(Data items)
········
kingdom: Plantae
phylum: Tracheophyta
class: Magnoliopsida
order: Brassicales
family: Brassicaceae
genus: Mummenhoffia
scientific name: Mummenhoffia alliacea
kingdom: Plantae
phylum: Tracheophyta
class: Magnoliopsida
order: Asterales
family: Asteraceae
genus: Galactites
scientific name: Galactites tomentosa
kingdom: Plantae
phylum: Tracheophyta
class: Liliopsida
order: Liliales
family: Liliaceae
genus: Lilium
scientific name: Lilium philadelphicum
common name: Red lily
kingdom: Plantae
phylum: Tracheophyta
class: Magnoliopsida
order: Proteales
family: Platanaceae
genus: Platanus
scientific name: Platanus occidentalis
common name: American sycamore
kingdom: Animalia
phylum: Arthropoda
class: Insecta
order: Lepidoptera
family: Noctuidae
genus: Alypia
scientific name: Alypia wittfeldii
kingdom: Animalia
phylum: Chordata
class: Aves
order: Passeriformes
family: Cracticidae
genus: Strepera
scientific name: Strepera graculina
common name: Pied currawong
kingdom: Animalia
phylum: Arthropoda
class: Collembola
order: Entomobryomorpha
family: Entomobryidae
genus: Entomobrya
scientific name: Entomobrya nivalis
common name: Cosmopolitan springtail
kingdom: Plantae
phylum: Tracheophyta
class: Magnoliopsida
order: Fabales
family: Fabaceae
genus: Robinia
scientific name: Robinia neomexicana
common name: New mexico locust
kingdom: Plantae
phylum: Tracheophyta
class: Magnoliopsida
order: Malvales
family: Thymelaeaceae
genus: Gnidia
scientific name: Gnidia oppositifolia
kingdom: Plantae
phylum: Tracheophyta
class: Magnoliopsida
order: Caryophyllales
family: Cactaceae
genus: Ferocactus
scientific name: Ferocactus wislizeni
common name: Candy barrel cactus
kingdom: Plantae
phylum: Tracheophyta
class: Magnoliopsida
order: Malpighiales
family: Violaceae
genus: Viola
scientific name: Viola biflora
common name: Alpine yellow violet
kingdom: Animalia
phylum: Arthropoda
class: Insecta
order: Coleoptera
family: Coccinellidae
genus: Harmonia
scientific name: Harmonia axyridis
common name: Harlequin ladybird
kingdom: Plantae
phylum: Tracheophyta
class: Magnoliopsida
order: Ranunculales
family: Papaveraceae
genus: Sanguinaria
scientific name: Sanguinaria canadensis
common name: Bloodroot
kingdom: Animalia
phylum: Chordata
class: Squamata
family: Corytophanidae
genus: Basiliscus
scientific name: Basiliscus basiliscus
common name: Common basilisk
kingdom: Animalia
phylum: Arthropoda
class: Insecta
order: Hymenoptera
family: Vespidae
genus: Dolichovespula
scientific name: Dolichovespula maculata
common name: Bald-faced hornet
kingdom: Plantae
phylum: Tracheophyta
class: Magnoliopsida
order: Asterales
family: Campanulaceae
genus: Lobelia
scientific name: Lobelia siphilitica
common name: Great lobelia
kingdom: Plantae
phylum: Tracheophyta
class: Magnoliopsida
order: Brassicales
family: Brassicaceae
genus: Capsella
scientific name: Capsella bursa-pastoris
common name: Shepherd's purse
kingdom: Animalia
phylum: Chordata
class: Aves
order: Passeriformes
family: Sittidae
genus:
········
Print the records' lines from the first line through the line containing "genus: Galactites", including both ends, exactly as they appear.

kingdom: Plantae
phylum: Tracheophyta
class: Magnoliopsida
order: Brassicales
family: Brassicaceae
genus: Mummenhoffia
scientific name: Mummenhoffia alliacea
kingdom: Plantae
phylum: Tracheophyta
class: Magnoliopsida
order: Asterales
family: Asteraceae
genus: Galactites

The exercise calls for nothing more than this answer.